To reach their conclusion, the team conducted a carefully controlled lab study, splitting 20 healthy volunteers into two groups: a control group that ate their meals both during the day and at night to replicate real-world shift workers and their usual eating schedules, and an intervention group that only ate during the day. The participants took part in the study for two weeks, during which they had no access to windows, electronics, or watches, ensuring their bodies had no clues about the time of day.

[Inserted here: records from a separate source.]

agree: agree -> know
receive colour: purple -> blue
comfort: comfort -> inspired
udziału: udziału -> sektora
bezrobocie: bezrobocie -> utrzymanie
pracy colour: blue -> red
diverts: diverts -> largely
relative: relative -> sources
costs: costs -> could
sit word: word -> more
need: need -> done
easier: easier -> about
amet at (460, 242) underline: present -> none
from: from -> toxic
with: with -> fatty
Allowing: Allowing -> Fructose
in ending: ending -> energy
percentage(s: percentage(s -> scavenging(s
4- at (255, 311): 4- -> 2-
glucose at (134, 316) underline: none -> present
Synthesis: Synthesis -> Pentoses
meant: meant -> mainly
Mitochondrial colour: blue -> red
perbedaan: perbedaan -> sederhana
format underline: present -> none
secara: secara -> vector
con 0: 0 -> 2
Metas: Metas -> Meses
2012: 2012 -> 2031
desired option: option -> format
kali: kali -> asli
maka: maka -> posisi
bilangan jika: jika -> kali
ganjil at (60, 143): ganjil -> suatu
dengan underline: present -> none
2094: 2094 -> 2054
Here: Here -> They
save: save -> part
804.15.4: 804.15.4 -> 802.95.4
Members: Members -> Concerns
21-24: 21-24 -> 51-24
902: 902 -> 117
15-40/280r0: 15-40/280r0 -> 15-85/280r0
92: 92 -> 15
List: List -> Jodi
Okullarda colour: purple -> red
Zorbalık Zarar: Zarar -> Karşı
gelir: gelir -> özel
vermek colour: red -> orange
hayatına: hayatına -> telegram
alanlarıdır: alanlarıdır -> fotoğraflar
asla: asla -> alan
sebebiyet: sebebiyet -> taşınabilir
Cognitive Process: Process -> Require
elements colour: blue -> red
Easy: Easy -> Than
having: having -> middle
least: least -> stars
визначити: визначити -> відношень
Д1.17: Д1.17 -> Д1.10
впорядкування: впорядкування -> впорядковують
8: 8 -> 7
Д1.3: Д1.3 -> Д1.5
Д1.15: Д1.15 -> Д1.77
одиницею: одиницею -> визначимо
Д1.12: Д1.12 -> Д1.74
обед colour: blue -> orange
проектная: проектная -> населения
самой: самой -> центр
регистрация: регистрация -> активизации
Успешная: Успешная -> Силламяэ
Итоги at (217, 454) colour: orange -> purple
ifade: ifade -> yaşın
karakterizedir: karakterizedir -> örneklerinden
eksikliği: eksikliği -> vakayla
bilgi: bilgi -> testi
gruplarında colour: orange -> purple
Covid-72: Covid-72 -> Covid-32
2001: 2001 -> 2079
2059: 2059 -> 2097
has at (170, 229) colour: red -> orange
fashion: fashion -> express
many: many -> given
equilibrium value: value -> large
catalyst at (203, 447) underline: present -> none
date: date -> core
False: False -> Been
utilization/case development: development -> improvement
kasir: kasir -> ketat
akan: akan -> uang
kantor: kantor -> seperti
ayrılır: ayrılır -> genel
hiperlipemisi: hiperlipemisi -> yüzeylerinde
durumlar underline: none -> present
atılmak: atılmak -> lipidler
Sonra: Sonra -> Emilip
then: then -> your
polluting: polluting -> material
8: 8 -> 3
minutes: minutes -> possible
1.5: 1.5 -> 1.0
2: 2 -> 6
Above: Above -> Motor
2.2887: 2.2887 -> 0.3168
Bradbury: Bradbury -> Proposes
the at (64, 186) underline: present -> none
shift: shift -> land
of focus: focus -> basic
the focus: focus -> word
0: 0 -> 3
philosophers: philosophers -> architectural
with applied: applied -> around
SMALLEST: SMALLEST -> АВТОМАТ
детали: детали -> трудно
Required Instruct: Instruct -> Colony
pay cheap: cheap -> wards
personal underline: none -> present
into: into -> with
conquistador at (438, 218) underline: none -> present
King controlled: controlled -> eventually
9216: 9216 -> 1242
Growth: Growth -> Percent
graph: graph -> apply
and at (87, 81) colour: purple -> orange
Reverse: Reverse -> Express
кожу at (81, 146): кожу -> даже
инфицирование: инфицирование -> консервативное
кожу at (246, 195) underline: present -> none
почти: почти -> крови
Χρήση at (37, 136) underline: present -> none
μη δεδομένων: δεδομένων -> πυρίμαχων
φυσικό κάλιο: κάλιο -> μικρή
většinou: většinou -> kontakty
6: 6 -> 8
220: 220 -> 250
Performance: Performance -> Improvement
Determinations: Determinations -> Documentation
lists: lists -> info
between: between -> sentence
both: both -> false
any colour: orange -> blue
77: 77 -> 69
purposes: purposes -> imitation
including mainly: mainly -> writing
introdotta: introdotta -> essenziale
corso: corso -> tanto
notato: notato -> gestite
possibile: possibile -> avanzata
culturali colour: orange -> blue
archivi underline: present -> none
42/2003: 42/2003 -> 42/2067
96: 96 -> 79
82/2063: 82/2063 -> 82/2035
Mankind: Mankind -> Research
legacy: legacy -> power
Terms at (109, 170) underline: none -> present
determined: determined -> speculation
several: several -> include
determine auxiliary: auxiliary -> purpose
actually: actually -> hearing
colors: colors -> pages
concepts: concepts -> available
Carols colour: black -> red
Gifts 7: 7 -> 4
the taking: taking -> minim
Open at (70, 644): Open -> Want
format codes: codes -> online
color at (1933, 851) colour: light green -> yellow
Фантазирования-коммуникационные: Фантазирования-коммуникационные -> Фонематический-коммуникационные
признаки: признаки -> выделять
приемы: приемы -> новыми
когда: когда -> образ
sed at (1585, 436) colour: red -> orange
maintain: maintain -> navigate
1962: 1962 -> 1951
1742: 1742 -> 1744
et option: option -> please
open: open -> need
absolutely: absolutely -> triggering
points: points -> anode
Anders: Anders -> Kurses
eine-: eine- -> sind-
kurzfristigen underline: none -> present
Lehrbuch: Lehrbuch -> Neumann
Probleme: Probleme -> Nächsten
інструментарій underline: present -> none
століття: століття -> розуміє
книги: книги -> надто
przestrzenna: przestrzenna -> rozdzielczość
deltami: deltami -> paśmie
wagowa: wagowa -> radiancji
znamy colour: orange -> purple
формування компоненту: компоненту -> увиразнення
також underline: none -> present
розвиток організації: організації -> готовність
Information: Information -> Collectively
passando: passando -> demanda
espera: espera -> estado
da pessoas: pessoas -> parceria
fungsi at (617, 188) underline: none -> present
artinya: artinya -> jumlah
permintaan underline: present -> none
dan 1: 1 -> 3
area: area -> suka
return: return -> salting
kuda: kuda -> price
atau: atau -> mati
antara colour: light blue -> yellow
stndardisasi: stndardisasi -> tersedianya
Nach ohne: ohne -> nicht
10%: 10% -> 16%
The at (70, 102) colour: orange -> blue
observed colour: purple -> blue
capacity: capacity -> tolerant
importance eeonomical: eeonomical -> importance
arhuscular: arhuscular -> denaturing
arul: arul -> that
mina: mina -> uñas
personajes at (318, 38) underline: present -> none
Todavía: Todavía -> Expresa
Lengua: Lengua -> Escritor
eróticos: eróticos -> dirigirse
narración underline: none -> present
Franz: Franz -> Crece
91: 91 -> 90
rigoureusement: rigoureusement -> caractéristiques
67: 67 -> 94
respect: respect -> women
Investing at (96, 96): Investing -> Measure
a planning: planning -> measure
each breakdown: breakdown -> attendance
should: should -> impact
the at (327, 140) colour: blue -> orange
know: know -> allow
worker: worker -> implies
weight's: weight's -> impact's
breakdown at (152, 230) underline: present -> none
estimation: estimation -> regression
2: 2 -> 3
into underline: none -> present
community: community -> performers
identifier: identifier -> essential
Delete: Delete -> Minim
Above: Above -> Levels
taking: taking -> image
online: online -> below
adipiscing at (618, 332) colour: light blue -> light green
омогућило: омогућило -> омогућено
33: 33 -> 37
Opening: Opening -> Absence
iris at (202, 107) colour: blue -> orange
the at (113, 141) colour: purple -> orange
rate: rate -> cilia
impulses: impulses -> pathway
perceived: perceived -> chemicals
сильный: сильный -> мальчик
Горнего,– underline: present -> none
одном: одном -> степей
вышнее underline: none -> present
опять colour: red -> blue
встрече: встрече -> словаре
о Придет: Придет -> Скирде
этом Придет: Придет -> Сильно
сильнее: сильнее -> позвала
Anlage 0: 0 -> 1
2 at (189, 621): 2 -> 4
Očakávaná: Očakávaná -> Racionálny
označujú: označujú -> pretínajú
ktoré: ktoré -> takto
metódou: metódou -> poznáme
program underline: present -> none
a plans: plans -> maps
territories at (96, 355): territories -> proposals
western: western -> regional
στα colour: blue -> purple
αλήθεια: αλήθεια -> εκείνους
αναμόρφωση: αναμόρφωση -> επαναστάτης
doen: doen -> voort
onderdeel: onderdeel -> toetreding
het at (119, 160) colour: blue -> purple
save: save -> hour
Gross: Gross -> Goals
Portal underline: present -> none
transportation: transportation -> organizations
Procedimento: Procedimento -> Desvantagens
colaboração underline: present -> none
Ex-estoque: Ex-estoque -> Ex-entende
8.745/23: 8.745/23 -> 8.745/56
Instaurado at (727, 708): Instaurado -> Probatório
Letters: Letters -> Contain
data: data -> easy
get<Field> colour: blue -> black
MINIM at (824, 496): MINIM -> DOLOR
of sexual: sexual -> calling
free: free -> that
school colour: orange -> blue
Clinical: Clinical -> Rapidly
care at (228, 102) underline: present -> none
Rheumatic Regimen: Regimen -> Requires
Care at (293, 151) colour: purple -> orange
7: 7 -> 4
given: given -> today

Related: Want Better Sleep? Here’s What to Ditch and What to Make for Dinner

Part of that time was spent on a “forced desynchrony” schedule, meaning each “day” lasted 28 hours instead of the usual 24. They also went through two special “constant routine” periods, one lasting about 32 hours and the other about 40 hours, during which they stayed awake, reclined in a dimly lit room, and had hourly snacks — which does sound suspiciously like a typical workday these days.

Then, they were asked to participate in "night work." Throughout the study, both groups maintained the same nap cycle to ensure they all had the same sleep cycle to measure against. This means the only difference between the two groups was their eating times.

"Our study controlled for every factor that you could imagine that could affect the results, so we can say that it's the food timing effect that is driving these changes in the cardiovascular risk factors," Sarah Chellappa, MD, MPH, PhD, an associate professor at the University of Southampton, and lead author for the paper, shared in a statement.